Exercise
The required answer is every line of the data containing the word "lines".

Records for this task
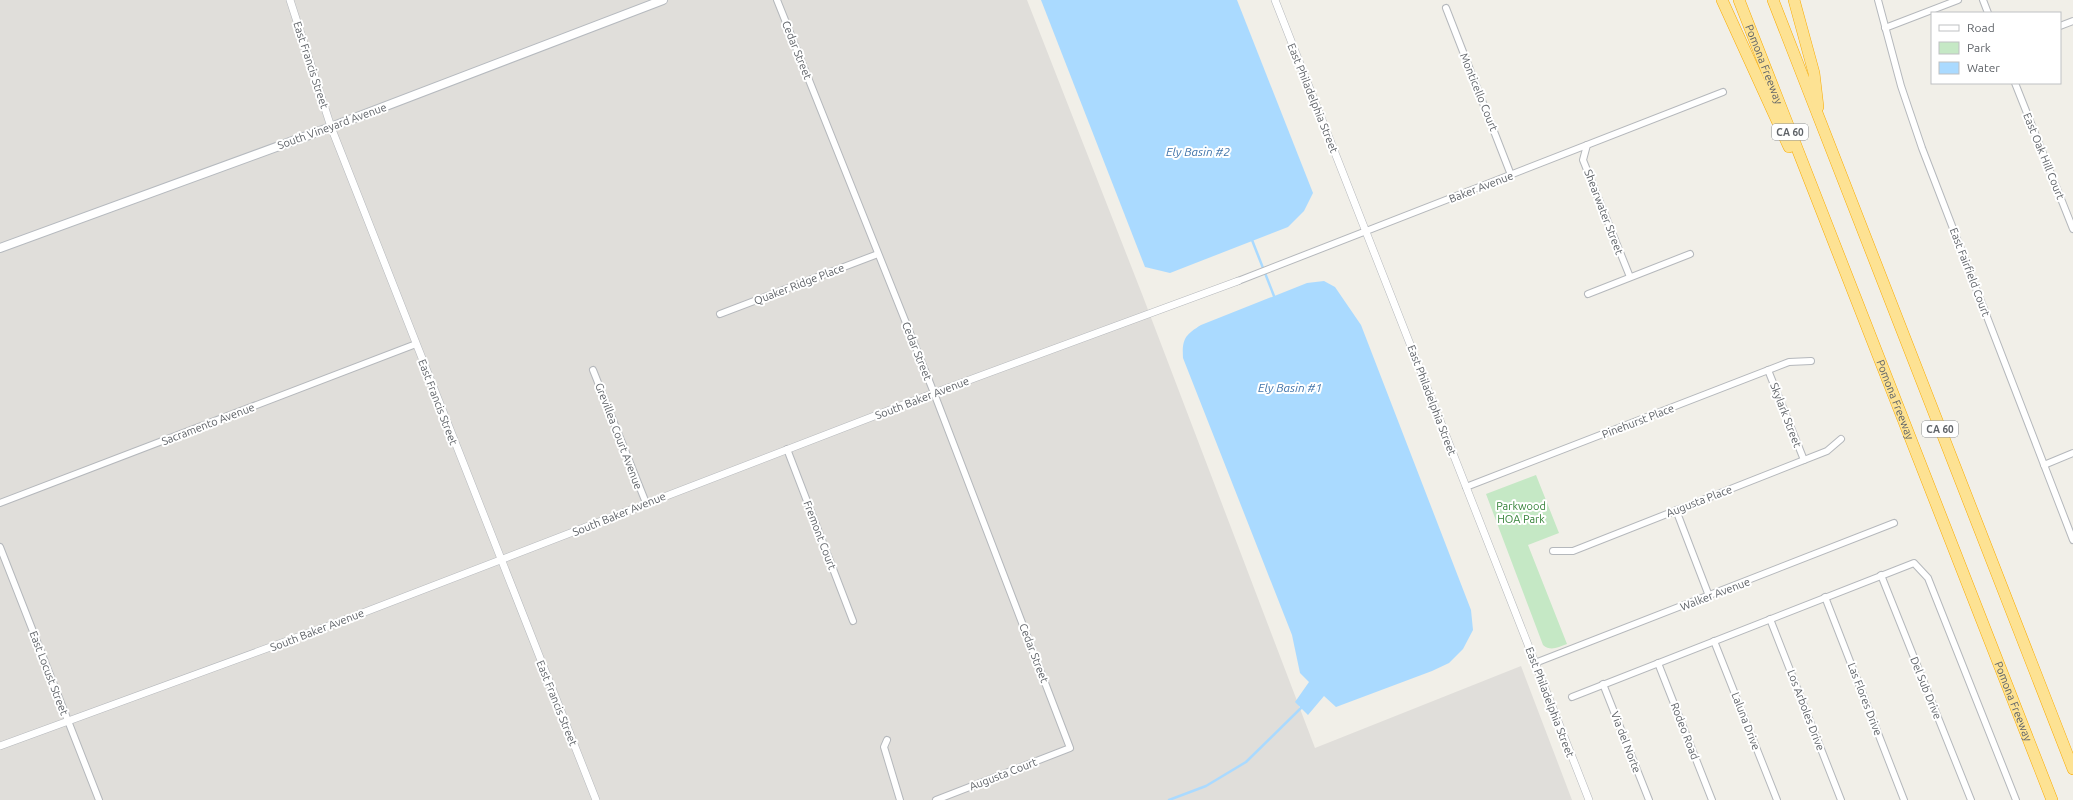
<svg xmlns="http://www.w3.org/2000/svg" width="2073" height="800" font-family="Ubuntu,sans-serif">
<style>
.industrial{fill:#e0deda}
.green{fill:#c5e8c5}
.water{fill:#aadaff}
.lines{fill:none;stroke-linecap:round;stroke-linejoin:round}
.stream{stroke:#aadaff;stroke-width:2.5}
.minor-casing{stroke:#b5b8bc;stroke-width:8}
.tertiary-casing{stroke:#b5b8bc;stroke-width:8}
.secondary-casing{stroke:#b6babf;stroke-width:10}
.motorway-casing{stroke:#f9ab00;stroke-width:12}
.minor{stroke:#fff;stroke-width:6}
.tertiary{stroke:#fff;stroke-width:7}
.secondary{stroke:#fff;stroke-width:8}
.motorway{stroke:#fde293;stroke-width:11}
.labels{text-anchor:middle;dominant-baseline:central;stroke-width:4;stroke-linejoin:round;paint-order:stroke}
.shield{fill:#fff;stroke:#8f9295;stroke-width:1}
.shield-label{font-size:10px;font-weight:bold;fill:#5f6368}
.street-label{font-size:11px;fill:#5f6368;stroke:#fff}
.park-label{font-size:11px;fill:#348238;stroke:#fff}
.water-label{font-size:12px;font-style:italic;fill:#4174aa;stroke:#fff}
</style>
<rect width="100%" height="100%" fill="#f1efe8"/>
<!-- industrial -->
<path class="industrial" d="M0,0H1027L1142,294L1315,748L1521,666L1572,800H0Z"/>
<!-- green -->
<path class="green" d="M1536,475L1559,533L1528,545L1567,644C1558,647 1551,652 1543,645L1486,494Z"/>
<!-- water -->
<g class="water">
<path d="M1041,0H1237L1313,193L1304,211L1288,227L1170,273L1145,267Z"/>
<path d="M1324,281L1335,287L1361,325L1471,610L1473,630L1463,649L1449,663L1432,671L1336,707L1324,696L1308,715L1295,702L1309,682L1300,673L1292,635L1183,358C1182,339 1185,335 1201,325L1307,283Z"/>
</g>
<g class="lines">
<!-- stream -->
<g class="stream">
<path d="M1252,240L1274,296"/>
<path d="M1169,800L1206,786L1246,762L1301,708"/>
</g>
<!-- minor casing -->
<g class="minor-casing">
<g id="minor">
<path d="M777,0L934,393L1070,748L936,800"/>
<path d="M1878,0L1901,86L1922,148L2073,540"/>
<path d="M1983,0L1988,13"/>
<path d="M1446,8L1511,175"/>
<path d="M2060,26L2073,21"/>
<path d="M1885,28L1958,0"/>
<path d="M2015,83L2073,229"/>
<path d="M1587,145L1583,160L1630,277"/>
<path d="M1238,281L1723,92"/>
<path d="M1588,294L1690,254"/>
<path d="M720,314L878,254"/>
<path d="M593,370L646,503"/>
<path d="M1768,370L1804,460"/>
<path d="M787,449L853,621"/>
<path d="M2044,465L2073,453"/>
<path d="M1466,487L1789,362L1811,361"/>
<path d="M0,503L416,344"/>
<path d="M1676,510L1709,596"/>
<path d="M0,547L99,800"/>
<path d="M1553,551H1573L1827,451L1841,439"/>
<path d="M1881,575L1971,800"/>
<path d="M1825,597L1904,800"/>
<path d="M1770,619L1841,800"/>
<path d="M1714,641L1777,800"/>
<path d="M1535,663L1894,523"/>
<path d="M1658,663L1712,800"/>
<path d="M1603,684L1649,800"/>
<path d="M1572,697L1914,563L1928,578L2016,800"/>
<path d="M887,740L884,747L900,800"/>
</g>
</g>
<!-- tertiary casing -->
<g class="tertiary-casing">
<g id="tertiary">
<path d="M290,0L331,127L596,800"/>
<path d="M1275,0L1589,800"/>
<path d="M0,746L339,622L934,393L1238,281"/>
</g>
</g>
<!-- secondary casing -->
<g class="secondary-casing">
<path id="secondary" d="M0,248L331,127L663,0"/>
</g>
<!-- motorway casing -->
<g class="motorway-casing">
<g id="motorway">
<path d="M1722,0L1789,147"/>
<path id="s1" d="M1739,0L2052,800"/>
<path d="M1773,0L2073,769"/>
<path d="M1794,0L1814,73L1818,107"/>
</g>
</g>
<!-- minor -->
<use href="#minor" class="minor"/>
<!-- tertiary -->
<use href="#tertiary" class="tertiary"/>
<!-- secondary -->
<use href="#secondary" class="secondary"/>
<!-- motorway -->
<use href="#motorway" class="motorway"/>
</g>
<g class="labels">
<!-- shield labels -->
<g class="shield">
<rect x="1772" y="124" width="36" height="16" rx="3"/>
<rect x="1922" y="421" width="36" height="16" rx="3"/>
</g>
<g class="shield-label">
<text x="1790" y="132">CA 60</text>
<text x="1940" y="429">CA 60</text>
</g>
<!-- street labels -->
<g class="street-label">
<text transform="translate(797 50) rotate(68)">Cedar Street</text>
<text transform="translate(311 65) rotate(72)">East Francis Street</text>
<text stroke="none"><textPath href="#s1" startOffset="69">Pomona Freeway</textPath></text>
<text transform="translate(1479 92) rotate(68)">Monticello Court</text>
<text transform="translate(1313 98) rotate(68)">East Philadelphia Street</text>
<text transform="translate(332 126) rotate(-20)">South Vineyard Avenue</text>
<text transform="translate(2044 156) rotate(68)">East Oak Hill Court</text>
<text transform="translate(1481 187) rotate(-21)">Baker Avenue</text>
<text transform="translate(1604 212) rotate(69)">Shearwater Street</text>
<text transform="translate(1970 272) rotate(69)">East Fairfield Court</text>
<text transform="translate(799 284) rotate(-21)">Quaker Ridge Place</text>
<text transform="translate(917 351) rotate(68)">Cedar Street</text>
<text transform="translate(922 398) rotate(-21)">South Baker Avenue</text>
<text transform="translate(1432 400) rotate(69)">East Philadelphia Street</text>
<text stroke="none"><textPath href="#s1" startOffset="429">Pomona Freeway</textPath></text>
<text transform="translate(438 402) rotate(69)">East Francis Street</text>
<text transform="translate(1786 415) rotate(69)">Skylark Street</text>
<text transform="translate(1638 421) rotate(-21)">Pinehurst Place</text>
<text transform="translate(208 424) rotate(-21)">Sacramento Avenue</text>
<text transform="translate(619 436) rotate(69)">Grevillea Court Avenue</text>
<text transform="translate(1699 501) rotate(-21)">Augusta Place</text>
<text transform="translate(619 514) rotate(-22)">South Baker Avenue</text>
<text transform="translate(820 535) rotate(69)">Fremont Court</text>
<text transform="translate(1715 594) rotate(-21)">Walker Avenue</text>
<text transform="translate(317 630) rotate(-21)">South Baker Avenue</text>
<text transform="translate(1034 653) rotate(69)">Cedar Street</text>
<text transform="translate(49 673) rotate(69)">East Locust Street</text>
<text transform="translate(1926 688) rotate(68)">Del Sub Drive</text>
<text transform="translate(1865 699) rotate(69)">Las Flores Drive</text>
<text transform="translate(1550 702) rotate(69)">East Philadelphia Street</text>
<text stroke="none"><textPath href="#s1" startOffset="753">Pomona Freeway</textPath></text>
<text transform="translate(557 703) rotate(68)">East Francis Street</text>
<text transform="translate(1806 710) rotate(69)">Los Arboles Drive</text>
<text transform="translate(1746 721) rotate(69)">Laluna Drive</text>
<text transform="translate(1685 731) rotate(69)">Rodeo Road</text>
<text transform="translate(1626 742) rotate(69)">Via del Norte</text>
<text transform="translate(1003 774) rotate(-21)">Augusta Court</text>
</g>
<!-- park labels -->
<g class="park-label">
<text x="1521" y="506">Parkwood<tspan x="1521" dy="13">HOA Park</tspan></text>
</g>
<!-- water labels -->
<g class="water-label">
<text x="1198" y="151">Ely Basin #2</text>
<text x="1290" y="387">Ely Basin #1</text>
</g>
</g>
<!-- legend -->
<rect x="1931" y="12" width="130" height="72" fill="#ffffff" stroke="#bfc1c3"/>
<rect x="1939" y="25" width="20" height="6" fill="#ffffff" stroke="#bfc1c3"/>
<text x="1967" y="32" font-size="12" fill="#5f6368">Road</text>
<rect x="1939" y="42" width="20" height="12" fill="#c5e8c5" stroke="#bfc1c3"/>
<text x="1967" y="52" font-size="12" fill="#5f6368">Park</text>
<rect x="1939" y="62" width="20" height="12" fill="#aadaff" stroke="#bfc1c3"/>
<text x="1967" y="72" font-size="12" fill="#5f6368">Water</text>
</svg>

Completed exercise
.lines{fill:none;stroke-linecap:round;stroke-linejoin:round}
<g class="lines">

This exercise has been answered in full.